This Isn't Brain Surgery

Can education reformists borrow strategy and language from the health care reform movement?

A piece in the Wall Street Journal today argues that
In health care and education, measuring and paying for quality is still novel. Being a teacher or a doctor once was seen, by practitioners and the public, as a calling, not a job. Doctors and teachers were said not to be motivated by money. For some, that's still true. But for many, the world has changed: Their jobs more closely resemble those the rest of us have. The argument that there is something wrong in principle with paying them for quality is losing force.
The parallels are interesting, and in the WSJ piece are extended to the business sphere as well, what with Obama’s emphasis on quality assessments that are measurable, consistent, and efficient. Some good quotes from Arne Duncan’s speech to the NEA, where he drove home the point that effective teaching should be measured and awarded accordingly.

Yesterday the New York Times ran a couple of pieces on the economics of health care reform, including one by David Leonhardt where he used his current fight with prostate cancer as a “litmus test” for different health reform tactics. He quotes Ron Wyden, an Oregon Democrat on the Senate Finance Committee, who says, “There has not been adequate attention to changing the incentives that drive behavior.” Leonhardt continues.
Plenty of good alternatives exist. Hospitals can be financially punished for making costly errors. Consumers can be given more choice of insurers, creating an incentive for them to sign up for a plan that doesn’t cover wasteful care. Doctors can be paid a set fee for some conditions, adequate to cover the least expensive most effective treatment. (This is similar to what happens in other countries, where doctors are on salary rather than paid piecemeal — and medical care is much less expensive.)

The answer isn’t obvious. But this much is: The current health care system is hard-wired to be bloated and inefficient.

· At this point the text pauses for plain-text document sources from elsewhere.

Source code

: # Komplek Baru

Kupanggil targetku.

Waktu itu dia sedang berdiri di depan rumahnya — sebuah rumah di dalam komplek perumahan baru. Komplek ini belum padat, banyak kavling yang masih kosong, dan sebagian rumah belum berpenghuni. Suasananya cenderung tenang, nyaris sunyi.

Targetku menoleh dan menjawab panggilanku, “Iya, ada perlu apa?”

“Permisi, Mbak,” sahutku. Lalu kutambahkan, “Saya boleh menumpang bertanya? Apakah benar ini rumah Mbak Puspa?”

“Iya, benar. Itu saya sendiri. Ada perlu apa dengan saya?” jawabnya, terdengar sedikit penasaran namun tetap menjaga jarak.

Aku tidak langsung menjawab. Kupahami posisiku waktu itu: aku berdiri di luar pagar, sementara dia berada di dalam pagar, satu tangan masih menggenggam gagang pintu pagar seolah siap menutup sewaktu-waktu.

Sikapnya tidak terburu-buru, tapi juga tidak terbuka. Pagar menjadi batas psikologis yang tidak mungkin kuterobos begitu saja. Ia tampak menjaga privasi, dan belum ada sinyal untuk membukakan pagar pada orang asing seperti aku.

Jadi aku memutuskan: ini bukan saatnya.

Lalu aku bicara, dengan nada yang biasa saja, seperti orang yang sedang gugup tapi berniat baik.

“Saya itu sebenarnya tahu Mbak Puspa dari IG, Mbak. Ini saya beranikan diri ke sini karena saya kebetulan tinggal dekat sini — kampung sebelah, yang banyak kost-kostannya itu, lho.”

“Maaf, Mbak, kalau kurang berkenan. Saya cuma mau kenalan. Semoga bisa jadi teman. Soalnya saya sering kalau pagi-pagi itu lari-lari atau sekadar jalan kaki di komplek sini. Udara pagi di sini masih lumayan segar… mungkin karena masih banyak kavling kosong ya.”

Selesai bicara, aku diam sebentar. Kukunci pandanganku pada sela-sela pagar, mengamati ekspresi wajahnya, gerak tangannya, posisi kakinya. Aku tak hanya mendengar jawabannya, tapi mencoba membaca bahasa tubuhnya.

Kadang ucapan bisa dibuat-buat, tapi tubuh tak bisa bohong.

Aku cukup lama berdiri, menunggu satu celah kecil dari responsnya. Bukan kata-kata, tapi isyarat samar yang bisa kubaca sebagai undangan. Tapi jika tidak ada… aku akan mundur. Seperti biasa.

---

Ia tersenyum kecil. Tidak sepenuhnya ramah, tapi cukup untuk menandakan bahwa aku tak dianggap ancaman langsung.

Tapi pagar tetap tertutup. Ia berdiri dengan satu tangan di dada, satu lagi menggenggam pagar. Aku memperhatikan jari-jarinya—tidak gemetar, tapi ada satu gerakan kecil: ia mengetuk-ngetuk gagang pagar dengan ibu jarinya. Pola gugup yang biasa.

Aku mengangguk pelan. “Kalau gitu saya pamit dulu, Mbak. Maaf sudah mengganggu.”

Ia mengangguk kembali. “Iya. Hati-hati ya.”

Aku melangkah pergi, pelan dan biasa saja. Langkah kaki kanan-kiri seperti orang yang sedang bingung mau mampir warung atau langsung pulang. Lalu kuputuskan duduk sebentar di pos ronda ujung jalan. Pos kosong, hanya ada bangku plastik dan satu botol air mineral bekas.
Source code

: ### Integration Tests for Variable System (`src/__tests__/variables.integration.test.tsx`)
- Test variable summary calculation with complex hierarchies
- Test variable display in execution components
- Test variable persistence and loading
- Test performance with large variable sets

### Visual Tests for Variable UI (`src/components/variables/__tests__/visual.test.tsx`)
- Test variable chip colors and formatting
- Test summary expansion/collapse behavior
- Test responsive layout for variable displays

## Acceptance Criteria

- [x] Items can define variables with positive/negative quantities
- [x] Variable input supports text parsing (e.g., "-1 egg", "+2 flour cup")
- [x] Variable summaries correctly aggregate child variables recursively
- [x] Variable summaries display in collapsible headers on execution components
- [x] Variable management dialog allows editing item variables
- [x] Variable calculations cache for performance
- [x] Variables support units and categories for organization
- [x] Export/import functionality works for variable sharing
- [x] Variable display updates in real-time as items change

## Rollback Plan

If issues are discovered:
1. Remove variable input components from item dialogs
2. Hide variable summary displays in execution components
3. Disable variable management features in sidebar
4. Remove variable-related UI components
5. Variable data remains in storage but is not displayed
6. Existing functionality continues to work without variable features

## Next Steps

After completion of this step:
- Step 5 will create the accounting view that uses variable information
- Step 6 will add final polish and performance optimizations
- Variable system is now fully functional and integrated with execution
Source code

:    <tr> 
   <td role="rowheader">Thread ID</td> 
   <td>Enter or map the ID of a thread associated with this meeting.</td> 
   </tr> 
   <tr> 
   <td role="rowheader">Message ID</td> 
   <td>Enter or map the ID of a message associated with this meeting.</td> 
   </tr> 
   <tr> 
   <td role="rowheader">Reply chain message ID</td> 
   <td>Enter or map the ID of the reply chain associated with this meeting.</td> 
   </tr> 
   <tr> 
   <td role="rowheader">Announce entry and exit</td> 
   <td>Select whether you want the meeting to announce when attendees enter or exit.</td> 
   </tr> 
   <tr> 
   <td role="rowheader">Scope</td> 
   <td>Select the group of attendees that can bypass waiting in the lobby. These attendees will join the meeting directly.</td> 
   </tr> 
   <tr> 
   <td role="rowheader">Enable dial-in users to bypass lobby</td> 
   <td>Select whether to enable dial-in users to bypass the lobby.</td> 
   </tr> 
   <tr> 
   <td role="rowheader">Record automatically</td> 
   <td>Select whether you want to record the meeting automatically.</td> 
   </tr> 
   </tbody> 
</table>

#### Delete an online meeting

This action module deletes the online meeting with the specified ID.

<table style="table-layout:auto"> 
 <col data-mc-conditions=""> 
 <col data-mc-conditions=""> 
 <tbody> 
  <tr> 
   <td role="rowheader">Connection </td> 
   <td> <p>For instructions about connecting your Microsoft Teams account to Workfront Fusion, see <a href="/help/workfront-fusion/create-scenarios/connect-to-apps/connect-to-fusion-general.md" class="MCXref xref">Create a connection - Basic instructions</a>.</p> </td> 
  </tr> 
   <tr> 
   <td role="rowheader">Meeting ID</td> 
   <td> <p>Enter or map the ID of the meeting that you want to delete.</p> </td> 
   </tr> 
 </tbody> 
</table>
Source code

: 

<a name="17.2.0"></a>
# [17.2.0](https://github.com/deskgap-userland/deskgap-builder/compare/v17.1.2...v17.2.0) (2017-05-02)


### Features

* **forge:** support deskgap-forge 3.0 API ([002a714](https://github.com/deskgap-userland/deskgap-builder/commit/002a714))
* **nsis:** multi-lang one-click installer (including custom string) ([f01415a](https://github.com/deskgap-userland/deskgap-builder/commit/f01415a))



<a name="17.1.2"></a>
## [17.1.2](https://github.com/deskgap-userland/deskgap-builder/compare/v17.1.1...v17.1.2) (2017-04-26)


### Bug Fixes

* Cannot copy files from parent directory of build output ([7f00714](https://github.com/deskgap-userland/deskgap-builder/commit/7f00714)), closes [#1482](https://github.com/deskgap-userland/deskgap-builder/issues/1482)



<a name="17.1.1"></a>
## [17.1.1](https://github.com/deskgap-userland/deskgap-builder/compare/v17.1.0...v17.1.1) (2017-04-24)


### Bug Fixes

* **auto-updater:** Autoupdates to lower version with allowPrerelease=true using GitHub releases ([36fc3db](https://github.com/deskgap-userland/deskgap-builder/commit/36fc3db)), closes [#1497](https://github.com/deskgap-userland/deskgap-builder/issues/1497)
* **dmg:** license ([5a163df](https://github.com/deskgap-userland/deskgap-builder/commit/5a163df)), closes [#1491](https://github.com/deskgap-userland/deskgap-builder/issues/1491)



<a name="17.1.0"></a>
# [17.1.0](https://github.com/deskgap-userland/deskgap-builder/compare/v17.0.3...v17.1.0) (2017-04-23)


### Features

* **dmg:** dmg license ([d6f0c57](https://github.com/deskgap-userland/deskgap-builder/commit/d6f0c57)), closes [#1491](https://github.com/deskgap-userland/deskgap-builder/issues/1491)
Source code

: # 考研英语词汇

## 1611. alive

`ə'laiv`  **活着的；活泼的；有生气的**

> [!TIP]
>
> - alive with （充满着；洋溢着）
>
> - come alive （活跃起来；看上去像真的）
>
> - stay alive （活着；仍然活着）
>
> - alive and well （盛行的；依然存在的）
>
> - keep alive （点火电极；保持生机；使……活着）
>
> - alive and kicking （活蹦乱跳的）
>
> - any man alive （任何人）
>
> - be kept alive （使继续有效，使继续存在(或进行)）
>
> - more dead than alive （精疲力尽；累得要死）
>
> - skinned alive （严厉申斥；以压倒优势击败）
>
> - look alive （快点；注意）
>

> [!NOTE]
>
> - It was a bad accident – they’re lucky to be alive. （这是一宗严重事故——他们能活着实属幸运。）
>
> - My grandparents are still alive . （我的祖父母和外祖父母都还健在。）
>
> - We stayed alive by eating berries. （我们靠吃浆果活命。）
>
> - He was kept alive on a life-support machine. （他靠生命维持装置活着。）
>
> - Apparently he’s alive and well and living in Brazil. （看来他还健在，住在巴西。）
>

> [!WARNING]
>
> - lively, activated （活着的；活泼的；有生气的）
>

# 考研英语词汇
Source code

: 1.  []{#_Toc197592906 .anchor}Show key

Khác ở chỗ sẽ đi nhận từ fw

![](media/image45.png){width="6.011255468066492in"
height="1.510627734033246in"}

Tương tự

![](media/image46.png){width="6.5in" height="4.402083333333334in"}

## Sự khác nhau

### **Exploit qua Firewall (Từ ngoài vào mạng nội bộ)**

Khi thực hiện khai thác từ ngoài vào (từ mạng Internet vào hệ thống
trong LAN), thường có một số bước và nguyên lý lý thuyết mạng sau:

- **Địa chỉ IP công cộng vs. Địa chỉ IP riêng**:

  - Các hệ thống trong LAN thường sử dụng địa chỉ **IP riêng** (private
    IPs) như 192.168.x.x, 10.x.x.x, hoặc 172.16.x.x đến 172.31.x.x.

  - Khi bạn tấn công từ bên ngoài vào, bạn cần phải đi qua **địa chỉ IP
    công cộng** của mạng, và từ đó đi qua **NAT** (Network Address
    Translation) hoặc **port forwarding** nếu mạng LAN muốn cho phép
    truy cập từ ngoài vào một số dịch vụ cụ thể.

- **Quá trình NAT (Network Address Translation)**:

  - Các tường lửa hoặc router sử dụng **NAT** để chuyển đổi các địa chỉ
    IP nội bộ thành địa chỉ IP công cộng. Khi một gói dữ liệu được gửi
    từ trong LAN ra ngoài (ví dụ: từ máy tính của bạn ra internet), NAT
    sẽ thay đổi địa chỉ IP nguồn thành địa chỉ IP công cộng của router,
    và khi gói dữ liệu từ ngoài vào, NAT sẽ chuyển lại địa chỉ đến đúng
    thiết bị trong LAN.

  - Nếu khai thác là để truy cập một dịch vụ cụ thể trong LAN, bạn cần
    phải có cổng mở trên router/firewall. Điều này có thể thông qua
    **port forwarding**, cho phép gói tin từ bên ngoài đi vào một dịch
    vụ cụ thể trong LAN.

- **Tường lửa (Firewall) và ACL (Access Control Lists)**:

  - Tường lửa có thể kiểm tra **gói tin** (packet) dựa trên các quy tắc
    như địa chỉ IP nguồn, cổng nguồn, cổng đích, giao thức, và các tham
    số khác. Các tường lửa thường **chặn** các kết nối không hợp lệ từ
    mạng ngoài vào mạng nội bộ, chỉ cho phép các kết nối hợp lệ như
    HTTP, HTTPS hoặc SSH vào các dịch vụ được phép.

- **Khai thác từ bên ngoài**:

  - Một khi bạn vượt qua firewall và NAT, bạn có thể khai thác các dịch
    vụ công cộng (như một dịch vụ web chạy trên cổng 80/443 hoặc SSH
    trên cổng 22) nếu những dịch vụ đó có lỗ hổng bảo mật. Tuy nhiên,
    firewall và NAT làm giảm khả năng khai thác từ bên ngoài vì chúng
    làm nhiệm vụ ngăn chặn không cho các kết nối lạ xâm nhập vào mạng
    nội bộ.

Doesn’t that seem like a problem that a once-in-a-generation effort to reform health care should address?
What if we took the passage from the Times article and substituted “schools” for “hospitals,” “students” for “consumers,” “teachers” for “doctors,” “choice of schools” for “choice of insurers.” The passage would read something like,
Schools can be financially punished for making costly errors. Students can be given more choice of schools, creating an incentive for them to sign up for a system that doesn’t cover wasteful services. Teachers can be paid a set fee for some typical students, adequate to cover the least expensive most effective instruction. (This is similar to what happens in other countries, where teachers are compensated differently— and education is much less expensive.)

The answer isn’t obvious. But this much is: The current education system is hard-wired to be bloated and inefficient. Doesn’t that seem like a problem that a once-in-a-generation effort to reform education should address?
You get the idea. It’s the same thing. Employ assessments that measure competence, efficiency, and healthy results, and then compensate practitioners in kind. Easy, right? Basic economics. Too bad the NEA has more clout than the health insurance industry.